Horav Sholom Schwadron, zl, related the following story concerning the Chafetz Chaim, zl, to emphasize this point. A young man with an incurable disease came before the Chafetz Chaim to ask for a brachah, blessing. The Chafetz Chaim listened intently to the young man's tragic story and responded, "I will advise you on the condition that you never reveal what I am telling you to anyone. You must go to a certain community to the home of a great talmid chacham, Torah scholar, and request his blessing. He will acquiesce to your request, and - with Hashem's help - you will have a speedy recovery."

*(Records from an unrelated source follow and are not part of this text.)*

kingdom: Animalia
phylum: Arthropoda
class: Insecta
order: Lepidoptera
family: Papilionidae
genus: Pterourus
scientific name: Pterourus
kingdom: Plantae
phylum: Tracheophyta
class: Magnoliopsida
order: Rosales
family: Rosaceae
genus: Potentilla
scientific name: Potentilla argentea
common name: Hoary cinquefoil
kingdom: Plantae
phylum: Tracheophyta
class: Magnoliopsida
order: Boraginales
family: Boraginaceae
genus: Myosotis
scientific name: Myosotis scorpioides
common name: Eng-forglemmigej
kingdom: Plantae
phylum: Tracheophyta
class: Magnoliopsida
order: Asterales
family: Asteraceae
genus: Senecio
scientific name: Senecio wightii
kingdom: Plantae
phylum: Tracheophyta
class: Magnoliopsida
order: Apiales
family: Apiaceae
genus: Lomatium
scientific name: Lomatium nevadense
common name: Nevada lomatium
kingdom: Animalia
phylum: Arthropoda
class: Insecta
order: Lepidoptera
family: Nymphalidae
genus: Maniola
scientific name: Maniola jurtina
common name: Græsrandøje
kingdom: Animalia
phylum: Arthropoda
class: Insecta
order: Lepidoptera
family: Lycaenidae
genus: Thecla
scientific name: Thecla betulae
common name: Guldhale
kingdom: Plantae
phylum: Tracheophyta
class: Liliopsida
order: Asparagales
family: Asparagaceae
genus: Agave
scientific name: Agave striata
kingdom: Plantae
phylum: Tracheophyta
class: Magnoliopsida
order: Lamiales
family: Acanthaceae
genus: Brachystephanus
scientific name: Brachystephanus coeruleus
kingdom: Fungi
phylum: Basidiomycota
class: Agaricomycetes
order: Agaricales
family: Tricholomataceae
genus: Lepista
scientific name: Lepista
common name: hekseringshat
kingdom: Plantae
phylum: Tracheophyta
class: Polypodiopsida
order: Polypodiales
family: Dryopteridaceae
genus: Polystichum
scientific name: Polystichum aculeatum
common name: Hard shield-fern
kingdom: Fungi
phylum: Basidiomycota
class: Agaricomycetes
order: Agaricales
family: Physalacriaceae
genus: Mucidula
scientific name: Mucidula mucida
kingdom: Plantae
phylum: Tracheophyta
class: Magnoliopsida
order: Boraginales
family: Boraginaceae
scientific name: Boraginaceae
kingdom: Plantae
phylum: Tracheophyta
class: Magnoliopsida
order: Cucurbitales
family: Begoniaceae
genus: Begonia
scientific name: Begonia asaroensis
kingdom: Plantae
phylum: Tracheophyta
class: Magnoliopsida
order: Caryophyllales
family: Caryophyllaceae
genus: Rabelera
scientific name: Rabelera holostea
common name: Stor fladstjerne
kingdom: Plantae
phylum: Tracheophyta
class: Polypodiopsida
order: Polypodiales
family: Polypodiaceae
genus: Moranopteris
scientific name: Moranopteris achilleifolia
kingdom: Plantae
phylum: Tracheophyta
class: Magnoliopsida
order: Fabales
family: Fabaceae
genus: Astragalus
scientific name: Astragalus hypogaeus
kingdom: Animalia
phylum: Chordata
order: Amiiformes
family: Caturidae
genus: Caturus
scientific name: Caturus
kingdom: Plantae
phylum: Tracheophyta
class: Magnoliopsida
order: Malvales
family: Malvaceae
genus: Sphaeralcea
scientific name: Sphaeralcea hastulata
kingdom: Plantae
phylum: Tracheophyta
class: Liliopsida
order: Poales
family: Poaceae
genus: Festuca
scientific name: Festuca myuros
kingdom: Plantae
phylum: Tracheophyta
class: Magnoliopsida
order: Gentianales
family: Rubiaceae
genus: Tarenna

The young man followed the Chafetz Chaim's instructions, and in a short time he was healed from the dreaded disease. Life went on, and he later moved away from Radin, the home of the Chafetz Chaim. In time, he married and set up a home. Twenty years went by, and tragedy struck again. The young man's brother-in-law was stricken with a disease similar to the one with which he had been afflicted years earlier. He did not utter a word. He adhered to the Chafetz Chaim's wishes that he never reveal the source of his own miraculous cure.
His wife remembered that he had once suffered from a serious illness and was miraculously cured. She begged him to reveal how he was cured. He remained impassive and would not relate the facts behind his cure. He refused to tell. His wife did not stop. She kept asking him, begging him, entreating him to please reveal how he was cured. Her brother's life was hanging in the balance.
He finally relented and decided to reveal what he had kept secret for over twenty years. After all, surely the Chafetz Chaim did not mean "forever" when he had instructed him never to divulge what had occurred. Perhaps his brother-in-law would likewise be spared.
A short while later, he began to feel sick. At first, it seemed like an innocuous illness. Then it progressed rapidly into a full-scale reproduction of his original illness. He became deathly afraid that his end was near. As a last resort, he decided to travel to Radin, to visit the aged Chafetz Chaim. Perhaps, he would help him- again.
The Chafetz Chaim recalled quite well their earlier meeting and what he had instructed him to do. The Chafetz Chaim turned to the man, and with a heavy heart, he said, "I wish I could help you. But, what can I do? The last time you were stricken with this disease I was much younger. I was therefore able to fast forty days and entreat Hashem in your behalf. Now, I have become old and weak and no longer able to do so." We now have a glimpse of the character of a true Torah leader and to what lengths he would go to intercede in order to help a member of his flock.
Questions & Answers
1. The Kohanim Gedolim descended from _______________.
2. What was the Covenant of Peace with which Pinchas was blessed?
3. Who were the last group of Jews to die in the midbar?
4. Why is there no Amramite family descending from Amram, Kehas' most distinguished son?
5. Did the act of resting one's hand on one who is receiving semichah apply in any generations succeeding Moshe?
1. According to Ibn Ezra, the covenant of eternal Priesthood was a promise that the Kohanim Gedolim would descend from Pinchas.
2. Ibn Ezra and the Baalei Tosfos say that the "Covenant of Peace" would protect Pinchas from the relatives of Zimri or Cosbi. Sforno contends that this covenant is a reference to Pinchas' longevity.
3. The 24,000 Jews who perished in the plague of Peor (Chizkuni).
4. Amram's offspring were divided between Kohanim and Leviim. The Torah did not want to list a separate family of Kohanim because it would imply a lack of respect for Moshe, whose sons did not distinguish themselves (Ramban).
5. This form of semichah applied only in the generation of Moshe (Igros Moshe).